Only seven states and the District of Columbia took on community solar policy in 2015.
“There doesn’t seem to be any controversy or special challenge,” Proudlove said. “There just seem to be other priorities.”
There are about 75 community solar projects representing about 100 MW of capacity across the country but only 14 states and D.C. have enacted legislation. That means the vast majority of households and businesses without solar-suitable circumstances still do not have access to community solar.
Enabling legislation is necessary to remove regulatory barriers. It can, for instance, require utilities to provide participating customers on-bill credits for electricity generated by an off-site installation. There is also utility-sponsored community solar in about six states without enabling legislation
In 2015, Oregon and Maryland enacted key enabling legislation. New York and Hawaii directed utilities to file enabling tariffs. California moved ahead with its 600 MW Green Tariff Shared Renewables program.

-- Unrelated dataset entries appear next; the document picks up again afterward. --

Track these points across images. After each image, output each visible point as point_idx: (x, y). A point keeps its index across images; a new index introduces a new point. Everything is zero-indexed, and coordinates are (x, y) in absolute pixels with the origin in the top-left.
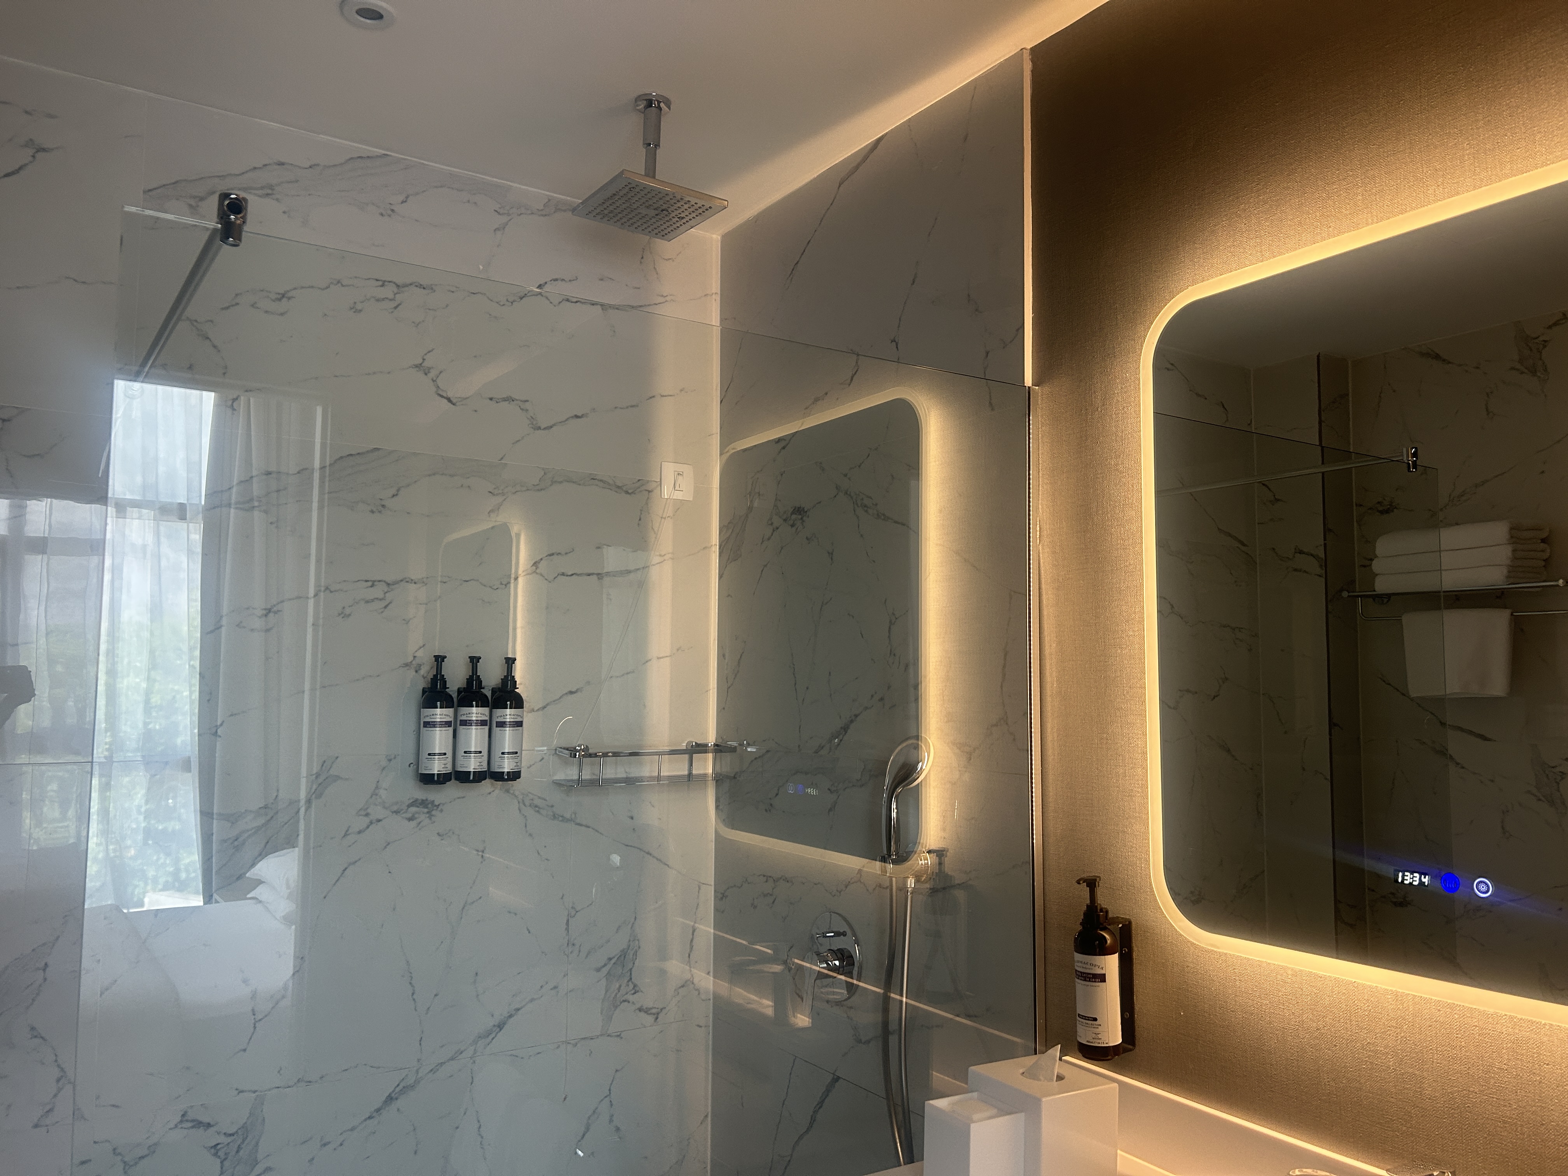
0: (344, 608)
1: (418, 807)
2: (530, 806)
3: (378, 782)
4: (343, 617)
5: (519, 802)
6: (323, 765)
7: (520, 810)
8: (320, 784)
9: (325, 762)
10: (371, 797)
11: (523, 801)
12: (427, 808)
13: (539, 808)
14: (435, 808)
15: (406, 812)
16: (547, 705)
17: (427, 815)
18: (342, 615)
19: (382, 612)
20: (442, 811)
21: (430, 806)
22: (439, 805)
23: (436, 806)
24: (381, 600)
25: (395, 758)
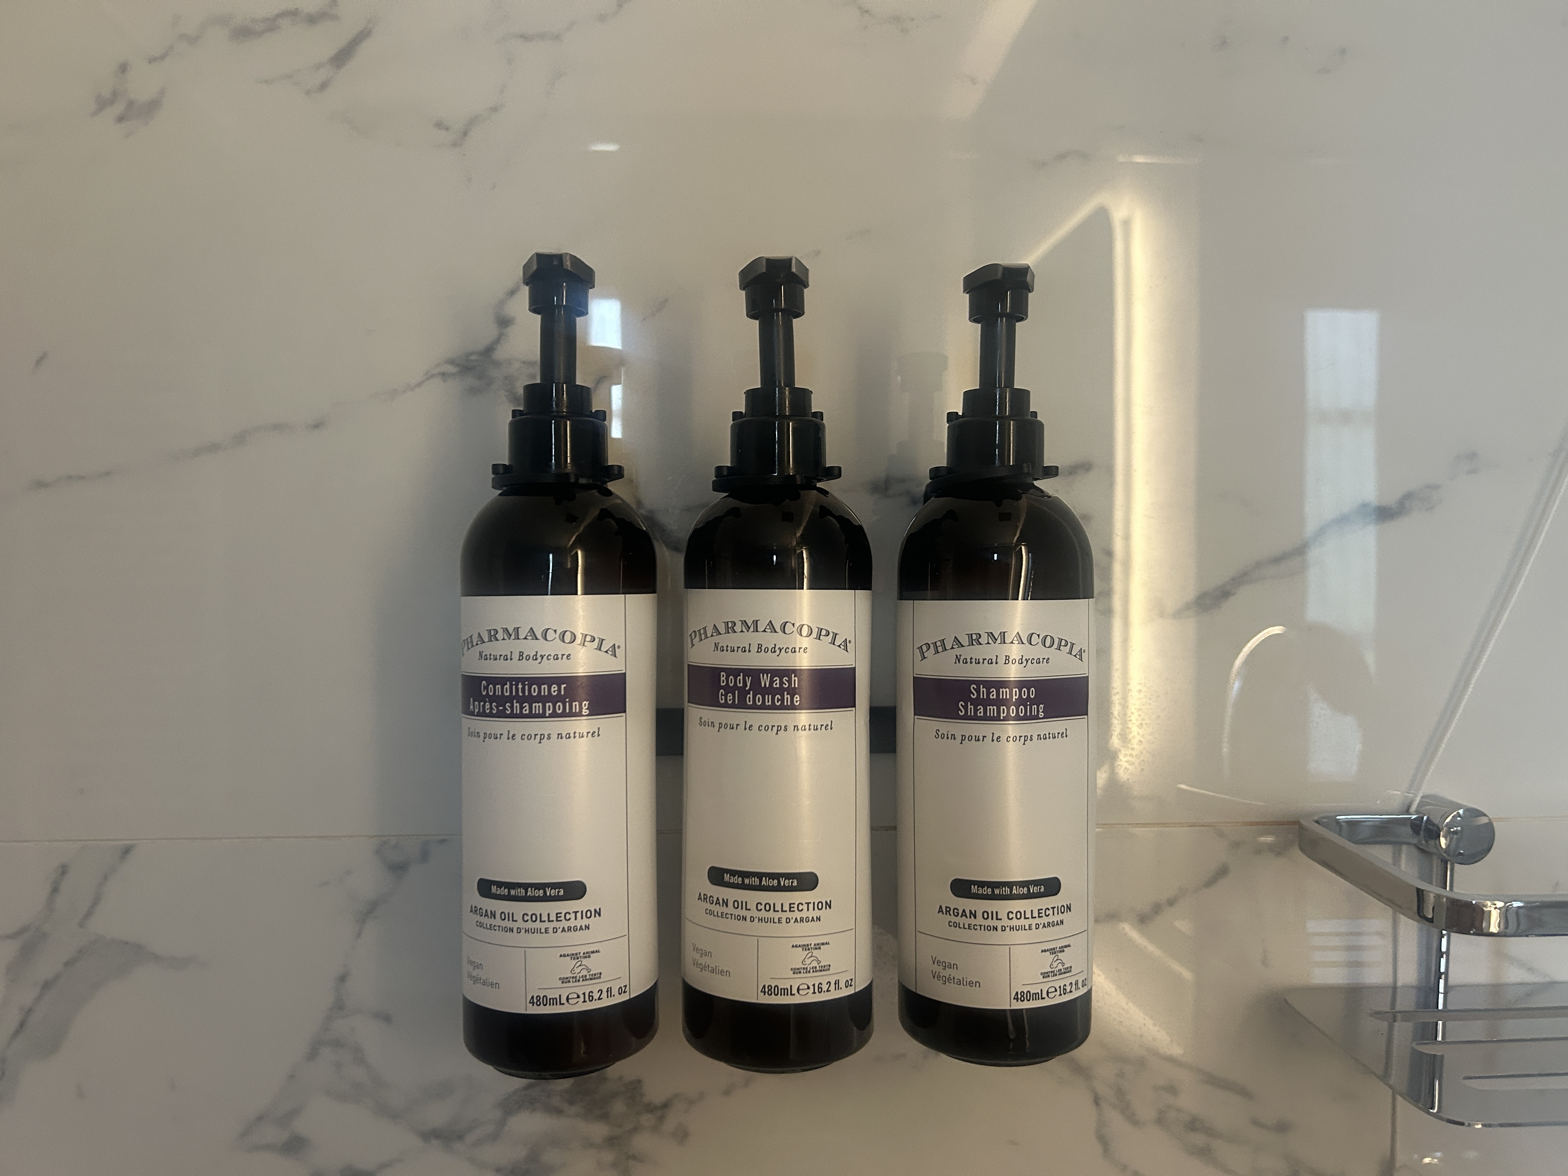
0: (123, 68)
1: (559, 1112)
2: (1161, 1121)
3: (343, 978)
4: (121, 119)
5: (1097, 1101)
6: (55, 890)
7: (1104, 1141)
8: (47, 986)
9: (63, 870)
10: (312, 1054)
11: (1120, 1093)
12: (604, 1117)
13: (1210, 1132)
14: (647, 1119)
15: (494, 1137)
16: (1241, 579)
17: (608, 1156)
18: (118, 108)
19: (323, 86)
20: (682, 1135)
21: (619, 1107)
22: (666, 1106)
23: (650, 1108)
24: (312, 20)
25: (425, 855)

After months of debate, Xcel Energy resolved much of its opposition to Minnesota’s community solar policy. It is preparing to move ahead on implementing “one of the most ambitious community solar solicitations in the country,” the review reports. Though only one project had been completed by January 2016, it adds, there are “over 1,500 additional applications in the queue, totaling more than 1,400 MW.”
There were four surprises in the year’s policy activity, Proudlove found. First, given the buildup about community solar, it surprised her that “there wasn’t more happening at the state policy level.”
It was also surprising that the final decision from Mississippi’s Public Service Commission sharply reduced the proposed net billing credit. Something happened between the draft and the final rule, she said.
The decision by Nevada regulators to not grandfather existing solar owners at the retail rate credit was one of the year’s biggest surprises.
“I don’t think many people considered that possibility,” Proudlove said. But it set a precedent that could lead to similar decisions elsewhere. “Louisiana’s proposed rule, which is far from being final, does not include a grandfathering provision.”
The spread in the valuation of solar, ranging from a very low avoided cost rate to as high as $0.33/kWh in Maine “is the most surprising piece of that topic,” she observed. “It indicates the methodologies must be very different.”
It did not surprise the CTEC analyst that regulators so consistently rejected fixed fee proposals because they were being used outside historical patterns. But, Proudlove said, it does anticipate a shift toward debates about demand charges and TOU rates going forward.